И сразу получает пощечину. Нет, не в прямом смысле слова; руку на детей Ида Болендер никогда не поднимала. Только есть фразы, которые ранят сильнее удара.
«Норма Джин... ты должна знать... я очень люблю тебя, но я не твоя родная мама...»
Отличный подарок на день рождения крохи.
Нет, Ида не была жестокой. Просто всегда старалась называть вещи своими именами. И никогда не позволяла обращаться к себе «мама», никогда!
Задуть все огоньки на пироге от волнения не получается.
И это только начало.
У Нормы Джин не получается слишком многое: не заливаться слезами от осознания того, что родная мать – сумасшедшая, а отец и вовсе неизвестен[7]; не орать, видя, что Ида все-таки относится к родным детям лучше, чем к приемным.

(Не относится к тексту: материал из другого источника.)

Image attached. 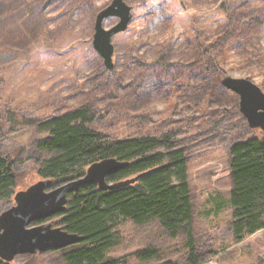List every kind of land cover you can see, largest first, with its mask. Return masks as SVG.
Instances as JSON below:
<instances>
[{"label": "rangeland", "instance_id": "1", "mask_svg": "<svg viewBox=\"0 0 264 264\" xmlns=\"http://www.w3.org/2000/svg\"><path fill=\"white\" fill-rule=\"evenodd\" d=\"M111 1L0 0V156L11 158L18 176L14 193L37 181L35 142L43 137L22 121L88 105L90 126L110 137L173 131L184 147L197 264H264V229L235 244L228 201L230 143L264 132L248 127L238 96L221 85L245 78L264 93V0H123L132 19L111 38L107 69L92 36L95 16ZM117 21L107 18L103 27ZM190 66L193 76L185 75ZM13 205L0 199V214ZM45 222L60 227L56 218ZM117 230L108 255L119 264H187L186 235L172 239L154 221H120ZM152 247L159 260L136 258ZM49 250L9 264H65Z\"/></svg>", "mask_w": 264, "mask_h": 264}, {"label": "trees", "instance_id": "2", "mask_svg": "<svg viewBox=\"0 0 264 264\" xmlns=\"http://www.w3.org/2000/svg\"><path fill=\"white\" fill-rule=\"evenodd\" d=\"M219 7L226 10L224 3ZM235 44L240 47L244 42ZM193 71L190 66L185 75L193 76ZM213 92L225 97L224 89L218 84ZM90 123L88 105L42 122L21 123L43 134L35 142L36 152L40 153L35 162V176L37 180H50L51 188L52 181L65 183L80 177L89 166L106 158L127 163L106 178L107 183L117 184L116 188L100 190L91 183L68 195L66 210L55 217L56 222L67 233L83 239L58 251L64 263L119 264L108 255L118 244L119 222L139 227L154 221L172 239L182 236L185 240L186 235V263L197 264L187 157L173 131L117 138L91 127ZM228 148L229 229L237 244L264 229V133L236 139ZM9 159L0 156V199L7 201L13 200L19 184L18 176L7 167ZM134 254L141 261L160 259L154 247ZM0 264L9 263L0 259Z\"/></svg>", "mask_w": 264, "mask_h": 264}, {"label": "water", "instance_id": "3", "mask_svg": "<svg viewBox=\"0 0 264 264\" xmlns=\"http://www.w3.org/2000/svg\"><path fill=\"white\" fill-rule=\"evenodd\" d=\"M116 17L118 21L105 29L103 22ZM132 19L131 8L123 0H112L95 16L92 46L111 69L113 45L111 38L126 31ZM221 85L238 96V110L248 127L264 131V93L255 83L245 78L226 77ZM126 162L106 158L89 166L80 177L47 190L50 180H38L13 196L14 205L0 214V259L9 262L19 255H33L49 249L61 250L82 241L61 227H52L46 220L66 210L67 196L80 187L94 183L100 190H111L106 178L126 167ZM9 167V166H8ZM35 225L30 226V224ZM38 223V224H37Z\"/></svg>", "mask_w": 264, "mask_h": 264}]
</instances>
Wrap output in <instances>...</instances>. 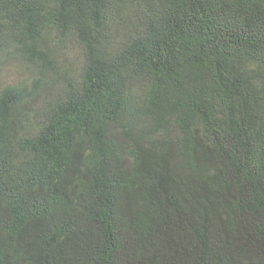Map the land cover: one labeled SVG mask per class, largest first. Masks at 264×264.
I'll use <instances>...</instances> for the list:
<instances>
[{
    "label": "trees",
    "instance_id": "trees-1",
    "mask_svg": "<svg viewBox=\"0 0 264 264\" xmlns=\"http://www.w3.org/2000/svg\"><path fill=\"white\" fill-rule=\"evenodd\" d=\"M0 264H264V0H0Z\"/></svg>",
    "mask_w": 264,
    "mask_h": 264
}]
</instances>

Малышка Норма Джин хочет всего и сразу – новых платьев, конфет, покататься на аттракционах, сходить в кино.
Почему появляются именно такие желания – понять сложно. Может, это привет от родной мамочки, которая в промежутках между лечением ни в чем себе не отказывала? По крайней мере, у Болендеров научиться ничему подобному было невозможно.
«Я никогда не стану пить вино и курить и всю жизнь буду молиться Господу Богу нашему», – повторяют все дети Иды Болендер с самого раннего утра. И это только первая молитва, а всего их – три, перед каждой трапезой. В этой семье принято ходить в церковь, а не в кино. Здесь в почете готовка благотворительных обедов, но не развлечения.
Однако и христианское терпение имеет пределы. Или просто вся набожность Иды на самом деле была лицемерием?